>>
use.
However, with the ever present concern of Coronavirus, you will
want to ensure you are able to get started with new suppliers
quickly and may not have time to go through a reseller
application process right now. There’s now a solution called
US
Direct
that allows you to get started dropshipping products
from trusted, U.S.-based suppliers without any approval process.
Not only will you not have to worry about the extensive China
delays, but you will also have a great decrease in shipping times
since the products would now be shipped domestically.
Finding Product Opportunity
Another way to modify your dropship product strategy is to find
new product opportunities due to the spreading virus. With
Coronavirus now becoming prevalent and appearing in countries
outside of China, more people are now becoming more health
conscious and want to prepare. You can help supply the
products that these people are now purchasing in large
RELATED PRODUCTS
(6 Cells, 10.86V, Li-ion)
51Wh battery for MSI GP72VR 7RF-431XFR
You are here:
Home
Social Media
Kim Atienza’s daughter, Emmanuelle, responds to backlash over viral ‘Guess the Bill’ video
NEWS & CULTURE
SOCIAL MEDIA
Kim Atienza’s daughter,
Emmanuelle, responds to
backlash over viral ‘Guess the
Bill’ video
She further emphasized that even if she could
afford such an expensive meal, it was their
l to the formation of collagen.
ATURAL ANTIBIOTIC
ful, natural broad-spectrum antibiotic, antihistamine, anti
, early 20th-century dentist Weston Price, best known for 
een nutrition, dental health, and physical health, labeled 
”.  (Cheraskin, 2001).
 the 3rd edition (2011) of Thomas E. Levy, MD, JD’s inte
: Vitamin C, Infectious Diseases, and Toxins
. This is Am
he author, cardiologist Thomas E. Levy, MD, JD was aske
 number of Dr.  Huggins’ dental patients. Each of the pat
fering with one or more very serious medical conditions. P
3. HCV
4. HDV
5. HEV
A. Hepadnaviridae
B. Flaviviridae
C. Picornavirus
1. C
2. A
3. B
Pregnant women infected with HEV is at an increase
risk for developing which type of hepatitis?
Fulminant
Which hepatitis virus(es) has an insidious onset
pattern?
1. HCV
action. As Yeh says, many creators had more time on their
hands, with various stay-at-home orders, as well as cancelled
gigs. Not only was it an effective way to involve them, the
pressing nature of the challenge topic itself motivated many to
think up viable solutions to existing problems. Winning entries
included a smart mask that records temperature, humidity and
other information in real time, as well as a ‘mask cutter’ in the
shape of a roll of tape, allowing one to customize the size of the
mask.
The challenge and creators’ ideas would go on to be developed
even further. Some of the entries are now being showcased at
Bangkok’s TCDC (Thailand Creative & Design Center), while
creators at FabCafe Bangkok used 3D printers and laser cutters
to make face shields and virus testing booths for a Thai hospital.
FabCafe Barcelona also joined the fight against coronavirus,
<<
What to do
Your task is to retype all of the lines above exactly.

Output of the task
use.
However, with the ever present concern of Coronavirus, you will
want to ensure you are able to get started with new suppliers
quickly and may not have time to go through a reseller
application process right now. There’s now a solution called
US
Direct
that allows you to get started dropshipping products
from trusted, U.S.-based suppliers without any approval process.
Not only will you not have to worry about the extensive China
delays, but you will also have a great decrease in shipping times
since the products would now be shipped domestically.
Finding Product Opportunity
Another way to modify your dropship product strategy is to find
new product opportunities due to the spreading virus. With
Coronavirus now becoming prevalent and appearing in countries
outside of China, more people are now becoming more health
conscious and want to prepare. You can help supply the
products that these people are now purchasing in large
RELATED PRODUCTS
(6 Cells, 10.86V, Li-ion)
51Wh battery for MSI GP72VR 7RF-431XFR
You are here:
Home
Social Media
Kim Atienza’s daughter, Emmanuelle, responds to backlash over viral ‘Guess the Bill’ video
NEWS & CULTURE
SOCIAL MEDIA
Kim Atienza’s daughter,
Emmanuelle, responds to
backlash over viral ‘Guess the
Bill’ video
She further emphasized that even if she could
afford such an expensive meal, it was their
l to the formation of collagen.
ATURAL ANTIBIOTIC
ful, natural broad-spectrum antibiotic, antihistamine, anti
, early 20th-century dentist Weston Price, best known for 
een nutrition, dental health, and physical health, labeled 
”.  (Cheraskin, 2001).
 the 3rd edition (2011) of Thomas E. Levy, MD, JD’s inte
: Vitamin C, Infectious Diseases, and Toxins
. This is Am
he author, cardiologist Thomas E. Levy, MD, JD was aske
 number of Dr.  Huggins’ dental patients. Each of the pat
fering with one or more very serious medical conditions. P
3. HCV
4. HDV
5. HEV
A. Hepadnaviridae
B. Flaviviridae
C. Picornavirus
1. C
2. A
3. B
Pregnant women infected with HEV is at an increase
risk for developing which type of hepatitis?
Fulminant
Which hepatitis virus(es) has an insidious onset
pattern?
1. HCV
action. As Yeh says, many creators had more time on their
hands, with various stay-at-home orders, as well as cancelled
gigs. Not only was it an effective way to involve them, the
pressing nature of the challenge topic itself motivated many to
think up viable solutions to existing problems. Winning entries
included a smart mask that records temperature, humidity and
other information in real time, as well as a ‘mask cutter’ in the
shape of a roll of tape, allowing one to customize the size of the
mask.
The challenge and creators’ ideas would go on to be developed
even further. Some of the entries are now being showcased at
Bangkok’s TCDC (Thailand Creative & Design Center), while
creators at FabCafe Bangkok used 3D printers and laser cutters
to make face shields and virus testing booths for a Thai hospital.
FabCafe Barcelona also joined the fight against coronavirus,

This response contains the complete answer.